*Requirement 1:* Could you write out the commission meeting transcript again from "And later, most" to "life every day.", renaming "community representative" as "council aide" throughout?
*Requirement 2:*
Can you answer these from the commission meeting transcript?
(a) Which council district did the first speaker work for as a community representative?
(b) Which neighborhoods did that speaker represent?
(c) For which seat and category was the next candidate nominated?
*Requirement 3:* Can you resume the commission meeting transcript from where it stops?

*Document excerpt:*
------------------------------------
And later, most importantly, I had an opportunity and a privilege to work for the city of San Diego.
I landed an opportunity to be a community representative for Council District 9.
I was representing City Heights neighborhoods.
And more than anything, I actually got to see a lot of the challenges that the city faces every day.
It's complicated.
You have a complicated job, even you know, uh balancing a budget every year is very complicated.
So I got to see an I got an opportunity to see what the what that looks like in real life every day.
Like I mentioned at the beginning, I here seeking your support to serve in the commission.
I think between my lift experience, between my professional experience, I think I can be a good addition to the commission.
So once again, I hope I can get your support.
Thanks so much.
Thank you.
We'll now hear from candidate Hemant Kumar D.
Tatralam, who has been nominated for the Council District 2 seat and the at-large category.
Please come up to the podium.
------------------------------------
*Material provided:*
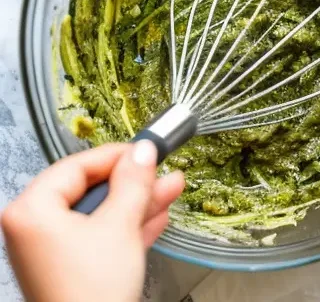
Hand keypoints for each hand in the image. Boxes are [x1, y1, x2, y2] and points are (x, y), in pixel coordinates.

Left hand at [2, 142, 184, 301]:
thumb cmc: (90, 291)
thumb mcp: (120, 226)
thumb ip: (133, 183)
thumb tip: (143, 152)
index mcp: (31, 211)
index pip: (76, 166)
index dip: (117, 156)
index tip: (147, 150)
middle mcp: (34, 228)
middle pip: (89, 190)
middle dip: (133, 183)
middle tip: (161, 169)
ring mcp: (51, 251)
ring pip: (99, 215)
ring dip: (136, 204)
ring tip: (170, 189)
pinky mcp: (69, 268)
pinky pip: (99, 237)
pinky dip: (126, 228)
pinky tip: (156, 217)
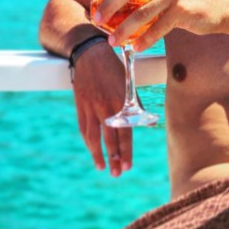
------------------------------------
*Task answer 1:*
And later, most importantly, I had an opportunity and a privilege to work for the city of San Diego.
I landed an opportunity to be a council aide for Council District 9.
I was representing City Heights neighborhoods.
And more than anything, I actually got to see a lot of the challenges that the city faces every day.
It's complicated.
You have a complicated job, even you know, uh balancing a budget every year is very complicated.
So I got to see an I got an opportunity to see what the what that looks like in real life every day.

*Task answer 2:*
(a) Council District 9
(b) The City Heights neighborhoods
(c) The Council District 2 seat and the at-large category

*Task answer 3:*
You'll have two minutes, please proceed.
Good afternoon, uh member of City Council.
Uh my name is Jaiman Chatrala, and I need to serve on the commission on police practice.
My role is to help and strengthen the trust between the community and the police department by providing independent oversight, encouraging transparency and listening to community concerns.
I lived in Point Loma for 30 years.
I appreciate the opportunity to serve our city.
And I look forward to working collaboratively with the city council, the police department, and our community to promote fairness, accountability, and the public trust.
Thank you for your support.
Thank you.
Thank you very much.
Uh my name is Jim Rowan, and I've been a resident of San Diego since 2006.
I've lived in Paradise Hills in Southeast San Diego for all 20 of those years.
Worked in as a senior copywriter for various agencies and enterprises, including the Viejas Band of Cumia Indians.
And during that time, I was also involved in art and writing communities.
I served on the board of directors for San Diego Writers Inc.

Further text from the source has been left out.